| Task requirements |
List every word ending in "-ly" that appears in the passage about political ideologies and war below.

| Passage |

I’ve vaguely been waiting for someone to say something akin to what Mr. B. has said: That is that all political ideologies are essentially “moralistic nihilisms”. I’ll grant him that the United States’ belligerent adventures have turned out to be nihilistic indeed. My count starts from Vietnam, the war that made so many young Americans of the time to question their government’s motives. And their own. Our generation may never quite get over that one. I was hoping to think that the War on Terror would prove to have been fought with greater honor and success. Now, I have gravely ambivalent feelings about both recent wars and the surveillance state that they spawned.

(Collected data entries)
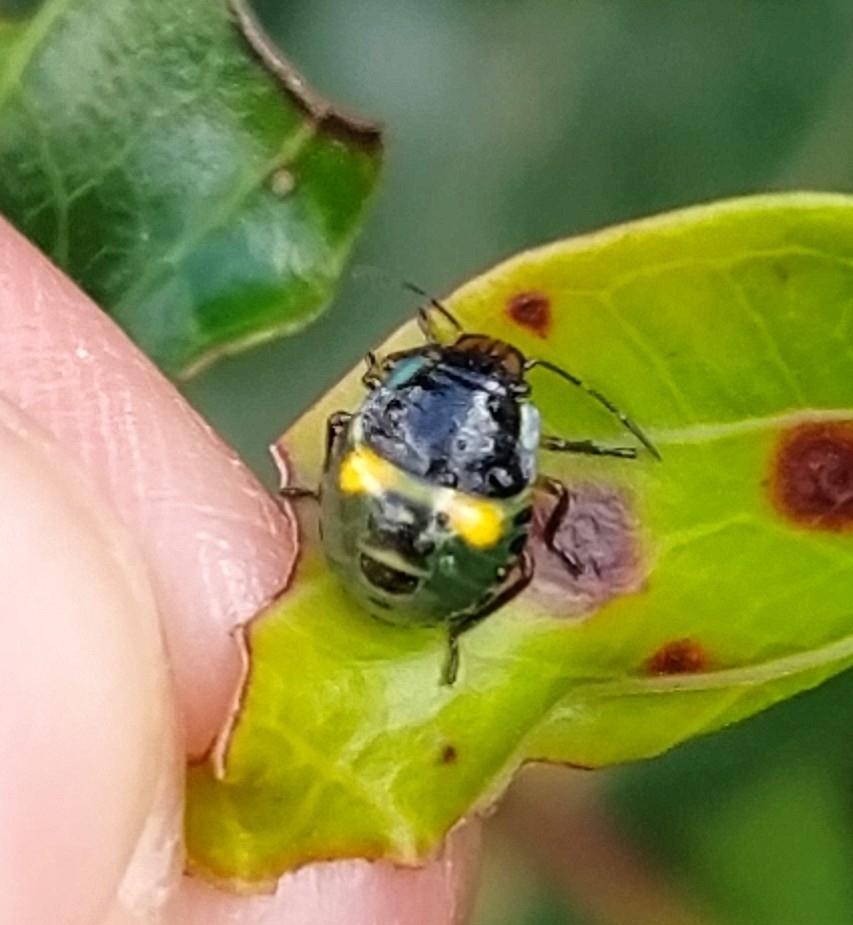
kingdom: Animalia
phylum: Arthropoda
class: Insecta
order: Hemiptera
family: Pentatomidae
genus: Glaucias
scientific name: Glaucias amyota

| Answer to this problem |
vaguely, essentially, gravely